YOUR TASK - Reproduce every line of the entries below word for word, keeping the original order and changing nothing.

Stored data entries
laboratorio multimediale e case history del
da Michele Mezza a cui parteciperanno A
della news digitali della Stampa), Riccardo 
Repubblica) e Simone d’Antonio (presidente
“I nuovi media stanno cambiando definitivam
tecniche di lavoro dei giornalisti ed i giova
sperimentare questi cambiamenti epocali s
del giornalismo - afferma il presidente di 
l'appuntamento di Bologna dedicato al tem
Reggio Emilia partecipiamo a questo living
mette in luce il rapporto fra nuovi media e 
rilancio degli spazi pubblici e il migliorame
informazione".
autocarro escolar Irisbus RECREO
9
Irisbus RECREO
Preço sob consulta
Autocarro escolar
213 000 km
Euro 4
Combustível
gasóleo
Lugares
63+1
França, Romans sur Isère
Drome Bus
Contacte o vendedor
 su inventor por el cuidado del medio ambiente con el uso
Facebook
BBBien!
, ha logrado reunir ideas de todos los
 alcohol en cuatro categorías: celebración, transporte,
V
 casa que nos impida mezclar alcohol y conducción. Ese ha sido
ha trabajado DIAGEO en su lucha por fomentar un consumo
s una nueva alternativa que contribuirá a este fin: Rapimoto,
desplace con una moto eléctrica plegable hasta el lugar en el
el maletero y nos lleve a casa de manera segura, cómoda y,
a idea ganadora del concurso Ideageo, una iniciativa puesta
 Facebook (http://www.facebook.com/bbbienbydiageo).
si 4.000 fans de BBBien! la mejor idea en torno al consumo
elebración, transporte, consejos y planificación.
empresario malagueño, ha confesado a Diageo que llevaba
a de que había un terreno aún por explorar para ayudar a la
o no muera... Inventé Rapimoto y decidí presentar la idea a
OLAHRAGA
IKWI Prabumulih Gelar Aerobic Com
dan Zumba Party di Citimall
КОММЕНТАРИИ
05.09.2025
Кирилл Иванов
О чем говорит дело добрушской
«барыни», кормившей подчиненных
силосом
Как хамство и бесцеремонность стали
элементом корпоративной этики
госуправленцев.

OUTPUT OF THE EXERCISE -
laboratorio multimediale e case history del
da Michele Mezza a cui parteciperanno A
della news digitali della Stampa), Riccardo 
Repubblica) e Simone d’Antonio (presidente
“I nuovi media stanno cambiando definitivam
tecniche di lavoro dei giornalisti ed i giova
sperimentare questi cambiamenti epocali s
del giornalismo - afferma il presidente di 
l'appuntamento di Bologna dedicato al tem
Reggio Emilia partecipiamo a questo living
mette in luce il rapporto fra nuovi media e 
rilancio degli spazi pubblici e il migliorame
informazione".
autocarro escolar Irisbus RECREO
9
Irisbus RECREO
Preço sob consulta
Autocarro escolar
213 000 km
Euro 4
Combustível
gasóleo
Lugares
63+1
França, Romans sur Isère
Drome Bus
Contacte o vendedor
 su inventor por el cuidado del medio ambiente con el uso
Facebook
BBBien!
, ha logrado reunir ideas de todos los
 alcohol en cuatro categorías: celebración, transporte,
V
 casa que nos impida mezclar alcohol y conducción. Ese ha sido
ha trabajado DIAGEO en su lucha por fomentar un consumo
s una nueva alternativa que contribuirá a este fin: Rapimoto,
desplace con una moto eléctrica plegable hasta el lugar en el
el maletero y nos lleve a casa de manera segura, cómoda y,
a idea ganadora del concurso Ideageo, una iniciativa puesta
 Facebook (http://www.facebook.com/bbbienbydiageo).
si 4.000 fans de BBBien! la mejor idea en torno al consumo
elebración, transporte, consejos y planificación.
empresario malagueño, ha confesado a Diageo que llevaba
a de que había un terreno aún por explorar para ayudar a la
o no muera... Inventé Rapimoto y decidí presentar la idea a
OLAHRAGA
IKWI Prabumulih Gelar Aerobic Com
dan Zumba Party di Citimall
КОММЕНТАРИИ
05.09.2025
Кирилл Иванов
О чем говорит дело добрушской
«барыни», кормившей подчиненных
силосом
Как хамство и бесцеремонность стали
элементом корпоративной этики
госуправленцев.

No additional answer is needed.